*** Opening GIVEN DATA ***

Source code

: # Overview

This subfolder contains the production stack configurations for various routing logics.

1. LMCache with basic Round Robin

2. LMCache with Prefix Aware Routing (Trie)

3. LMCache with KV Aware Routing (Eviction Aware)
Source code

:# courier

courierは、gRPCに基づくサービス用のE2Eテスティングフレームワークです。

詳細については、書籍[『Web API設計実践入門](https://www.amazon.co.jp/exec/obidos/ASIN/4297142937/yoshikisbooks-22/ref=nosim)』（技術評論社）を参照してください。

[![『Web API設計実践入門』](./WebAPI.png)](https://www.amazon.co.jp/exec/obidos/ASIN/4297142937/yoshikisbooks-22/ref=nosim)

*** Closing GIVEN DATA ***

ASSIGNED TASK:
Repeat every one of the records above word for word.

THE COMPLETED TASK:
Source code

: # Overview

This subfolder contains the production stack configurations for various routing logics.

1. LMCache with basic Round Robin

2. LMCache with Prefix Aware Routing (Trie)

3. LMCache with KV Aware Routing (Eviction Aware)
Source code

:# courier

courierは、gRPCに基づくサービス用のE2Eテスティングフレームワークです。

詳細については、書籍[『Web API設計実践入門](https://www.amazon.co.jp/exec/obidos/ASIN/4297142937/yoshikisbooks-22/ref=nosim)』（技術評論社）を参照してください。

[![『Web API設計実践入門』](./WebAPI.png)](https://www.amazon.co.jp/exec/obidos/ASIN/4297142937/yoshikisbooks-22/ref=nosim)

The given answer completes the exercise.